Case ID: cal_45/html/0594-01.html
Source: Caselaw Access Project
Author: {"author": "By the Court, Belcher, J.:", "license": "Public Domain", "url": "https://static.case.law/"}
Date Created: 2024-08-24T03:29:51.129683

[No. 3,403.]
    LOUIS M. WARDEN v. W. J. MARCUS, Administrator of the Estate of E. A. SMITH, Deceased.
    Question oe Settlement oe Partnership Aeeairs. — If a partner sells Ms interest in the partnership property to his copartner, hut there is a dispute whether the sale included a settlement of the partnership accounts, and in an action brought for their settlement, the issue as to whether such sale included such settlement is submitted to a jury, the jury, in determining it, cannot take into consideration the amount which the purchasing partner paid his copartner, or the amount which he sold the purchased property for.
    Appeal from the District Court of the First Judicial District, County of San Luis Obispo.
    The jury found that there had been no settlement of the partnership accounts, and the defendant appealed from the judgment and from an order denying a new trial.
    The other facts are stated in the opinion.
    
      
      William J. Graves and A. A. Oglesby, for Appellant.
    The instruction to the jury is an attempt to have the jury decide the question of an unconditional sale by Smith to Warden by the reasonableness or unreasonableness of the bargain.
    The question was not whether the bargain was a hard or favorable one for Warden, but it was this: Did the parties agree to, and consummate a sale and purchase? Did their minds meet? And if they did, then was any such condition annexed to the contract as is alleged by the plaintiff?
    How, the matters which were committed to the jury, taken separately or altogether, constitute no test, nor do they throw any light, in a proper legal sense, on either of these inquiries.
    
      Walter Murray and M. B. Harrison, for Respondent.
   By the Court, Belcher, J.:

This action was brought against the defendant as administrator of the estate of one Smith to settle the affairs of a partnership which had existed between the plaintiff and Smith, in the purchase and raising of sheep.
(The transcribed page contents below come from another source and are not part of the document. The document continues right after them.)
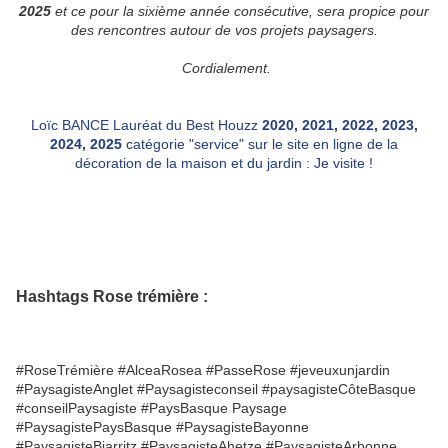
2025
et ce pour la sixième année consécutive, sera propice pour
des rencontres autour de vos projets paysagers.
Cordialemen
t.
Loïc BANCE Lauréat du Best Houzz
2020,
2021,
2022, 2023,
2024, 2025
catégorie "service" sur le site en ligne de la
décoration de la maison et du jardin : Je visite !
Hashtags Rose trémière :
#RoseTrémière #AlceaRosea #PasseRose #jeveuxunjardin
#PaysagisteAnglet #Paysagisteconseil #paysagisteCôteBasque
#conseilPaysagiste #PaysBasque Paysage
#PaysagistePaysBasque #PaysagisteBayonne
#PaysagisteBiarritz #PaysagisteAhetze #PaysagisteArbonne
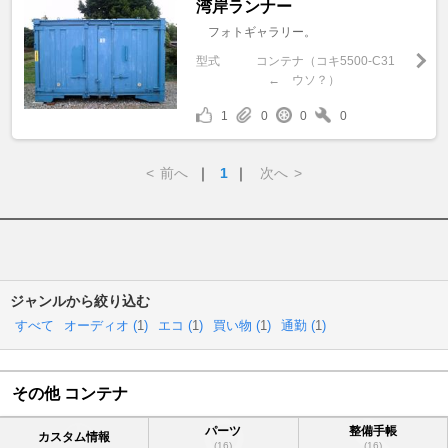
湾岸ランナー
フォトギャラリー。
型式
コンテナ（コキ5500-C31
← ウソ？）
1
0
0
0
<
前へ
｜
1
｜
次へ
>
ジャンルから絞り込む
すべて
オーディオ (
1
)
エコ (
1
)
買い物 (
1
)
通勤 (
1
)
その他 コンテナ
パーツ
整備手帳
カスタム情報
(16)
(16)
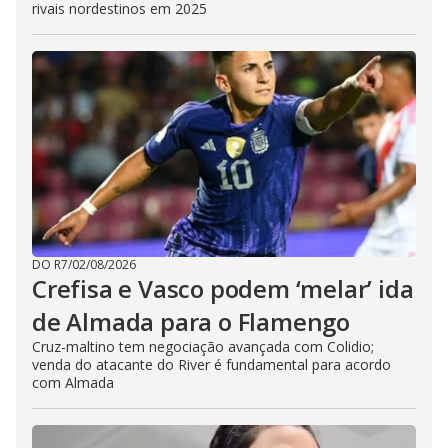
rivais nordestinos em 2025
DO R7
/
02/08/2026
Crefisa e Vasco podem ‘melar’ ida
de Almada para o Flamengo
Cruz-maltino tem negociação avançada com Colidio;
venda do atacante do River é fundamental para acordo
com Almada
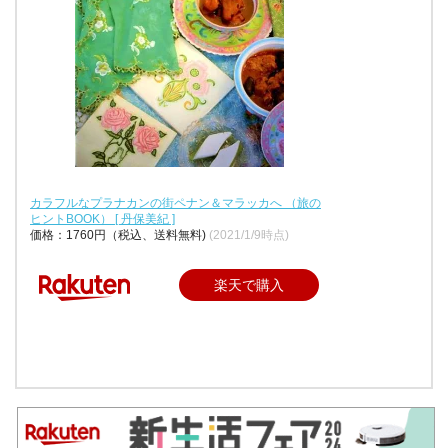
カラフルなプラナカンの街ペナン＆マラッカへ （旅の
ヒントBOOK） [ 丹保美紀 ]
価格：1760円（税込、送料無料)
(2021/1/9時点)
楽天で購入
It was admitted by both parties that Smith, in his lifetime, sold to the plaintiff all his interest in the partnership property for an agreed price to be thereafter paid, but it was claimed by the plaintiff that the partnership affairs remained unsettled, and that there was due to him from the estate a considerable sum of money over and above the balance of purchase money which was still unpaid. The defendant, on the other hand, claimed that the partnership affairs were all settled and adjusted at the time of the sale by Smith to the plaintiff, and that Smith was to receive the sum named as purchase money as the value of his interest in the property after final settlement* There was no substantial conflict as to the sum which the plaintiff was to pay Smith for his interest, nor as to the amount of the sums which he had in fact paid.

Special issues were submitted to a jury to determine whether the sale by Smith of all his right, title, and interest in the partnership property to the plaintiff was intended by the parties and agreed to be a final settlement of the copartnership; and what amount, if any, of the purchase money still remained unpaid.
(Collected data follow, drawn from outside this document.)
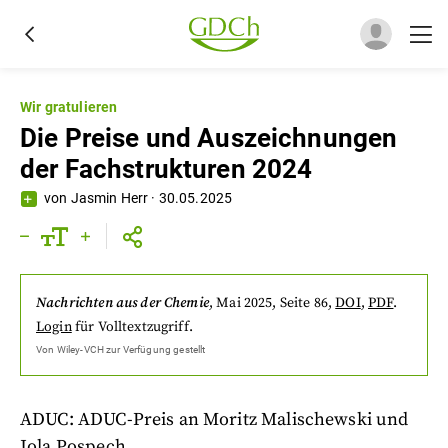
Wir gratulieren
Die Preise und Auszeichnungen
der Fachstrukturen 2024
von
Jasmin Herr
·
30.05.2025
Nachrichten aus der Chemie
,
Mai 2025
, Seite 86
,
DOI
,
PDF
.
Login
für Volltextzugriff.
Von
Wiley-VCH
zur Verfügung gestellt
ADUC: ADUC-Preis an Moritz Malischewski und
Jola Pospech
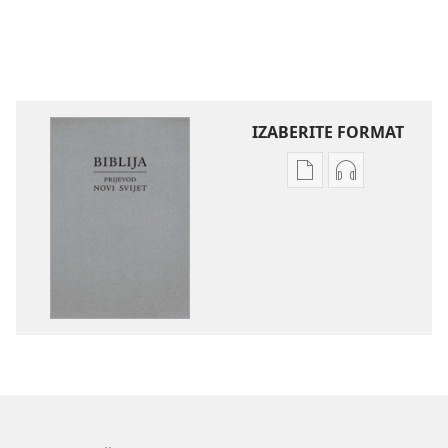
IZABERITE FORMAT
Postavke
Postavke
preuzimanja
preuzimanja
naših
zvučnih
izdanja
sadržaja
Biblija
Biblija
–
–
prijevod
prijevod
Novi
Novi
svijet
svijet
(revizija
(revizija
2020.)
2020.)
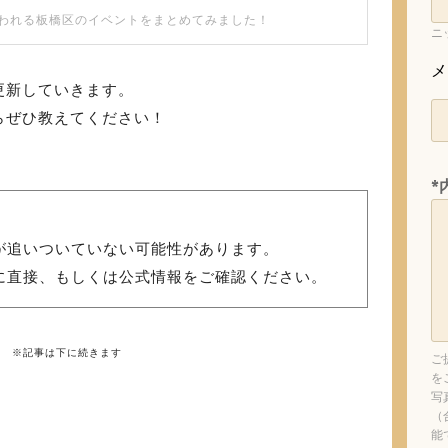
に行われる板橋区のイベントをまとめてみました！
ニ
メ
更新していきます。
らぜひ教えてください！
*
が追いついていない可能性があります。
に直接、もしくは公式情報をご確認ください。
※記事は下に続きます
ご
を
写
（
能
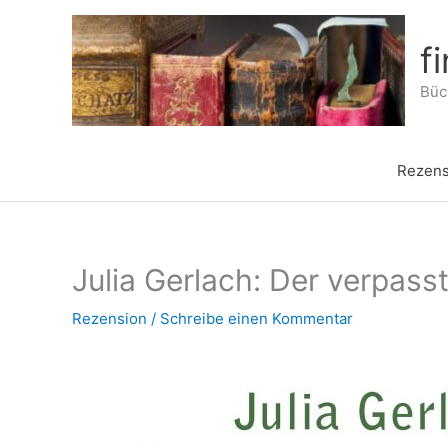
Zum
Inhalt
f
springen
Büch
Rezens
Julia Gerlach: Der verpass
Rezension
/
Schreibe einen Kommentar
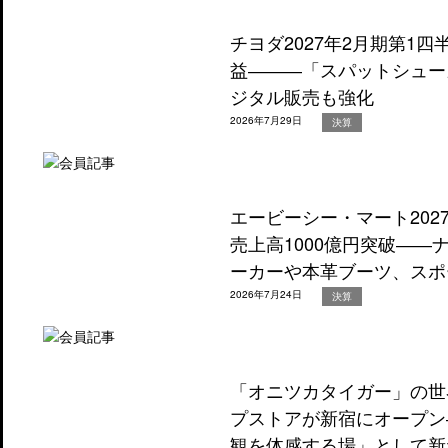
チヨダ2027年2月期第1
益―――「スパットシュー
ジタル販売も強化
2026年7月29日
決算
エービーシー・マート202
売上高1000億円突破―
ーカーや本革ブーツ、スポ
2026年7月24日
決算
「オニツカタイガー」の世
プストアが新宿にオープン
観を体感する場」として新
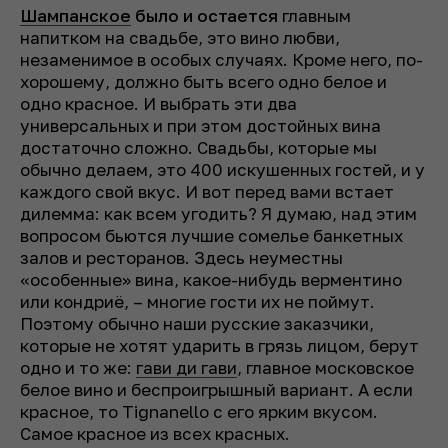
Шампанское
было и остается
главным
напитком на свадьбе, это вино любви,
незаменимое в особых случаях. Кроме него, по-
хорошему, должно быть всего одно белое и
одно красное. И выбрать эти два
универсальных и при этом достойных вина
достаточно сложно. Свадьбы, которые мы
обычно делаем, это 400 искушенных гостей, и у
каждого свой вкус. И вот перед вами встает
дилемма: как всем угодить? Я думаю, над этим
вопросом бьются лучшие сомелье банкетных
залов и ресторанов. Здесь неуместны
«особенные» вина, какое-нибудь верментино
или кондриё, – многие гости их не поймут.
Поэтому обычно наши русские заказчики,
которые не хотят ударить в грязь лицом, берут
одно и то же:
гави ди гави
, главное московское
белое вино и беспроигрышный вариант. А если
красное, то Tignanello с его ярким вкусом.
Самое красное из всех красных.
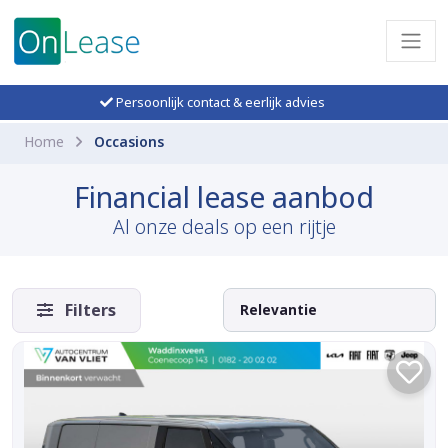
Persoonlijk contact & eerlijk advies
Home
Occasions
Financial lease aanbod
Al onze deals op een rijtje
Filters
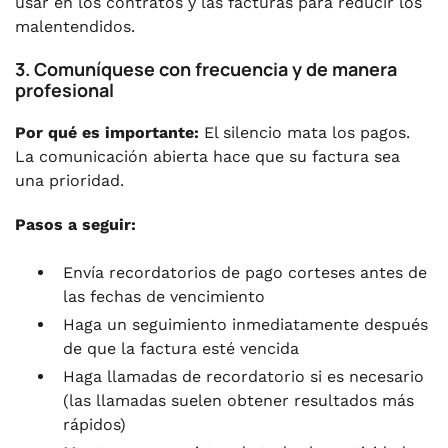
usar en los contratos y las facturas para reducir los
malentendidos.
3. Comuníquese con frecuencia y de manera
profesional
Por qué es importante:
El silencio mata los pagos.
La comunicación abierta hace que su factura sea
una prioridad.
Pasos a seguir:
Envía recordatorios de pago corteses antes de
las fechas de vencimiento
Haga un seguimiento inmediatamente después
de que la factura esté vencida
Haga llamadas de recordatorio si es necesario
(las llamadas suelen obtener resultados más
rápidos)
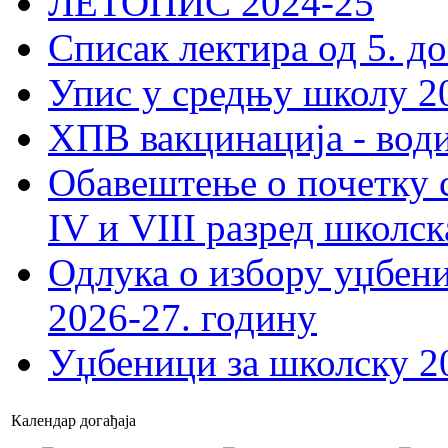
ЛЕТОПИС 2024-25
Списак лектира од 5. до
Упис у средњу школу 20
ХПВ вакцинација - вод
Обавештење о почетку 
IV и VIII разред школск
Одлука о избору уџбеник
2026-27. годину
Уџбеници за школску 2
Календар догађаја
In determining the first issue the Court, at the request of the plaintiff, instructed the jury in effect that they might take into consideration, among other things, the amount paid for the property and the amount for which the plaintiff at the time, or shortly afterwards, sold the same or any portion of it.

This was clearly erroneous. According to the plaintiff’s testimony he and Smith had tried to settle their accounts on two occasions before the sale, and failed. At the first trial each party claimed that the other was indebted to him. At the second trial he thinks Smith “ came to the conclusion that he owed me something, about one hundred dollars,” but, he adds, “ we got confused and humbugged up and concluded that if he owed me or I owed him it was not much.” This being the condition of the accounts, as understood at the time of the sale, it is manifest that the prices at which the property was bought and afterwards sold by the plaintiff could have no legitimate tendency to show that the sale was not intended by the parties to operate as a complete and final settlement of all their partnership affairs.

The other points need not be considered, as they will probably not arise on a new trial.

We see no reason why the complaint is not sufficient for all the purposes of the action, but if objection is made to it the plaintiff" ought to be permitted to amend if he desires to do so.

Judgment and order reversed and cause remanded for a new trial.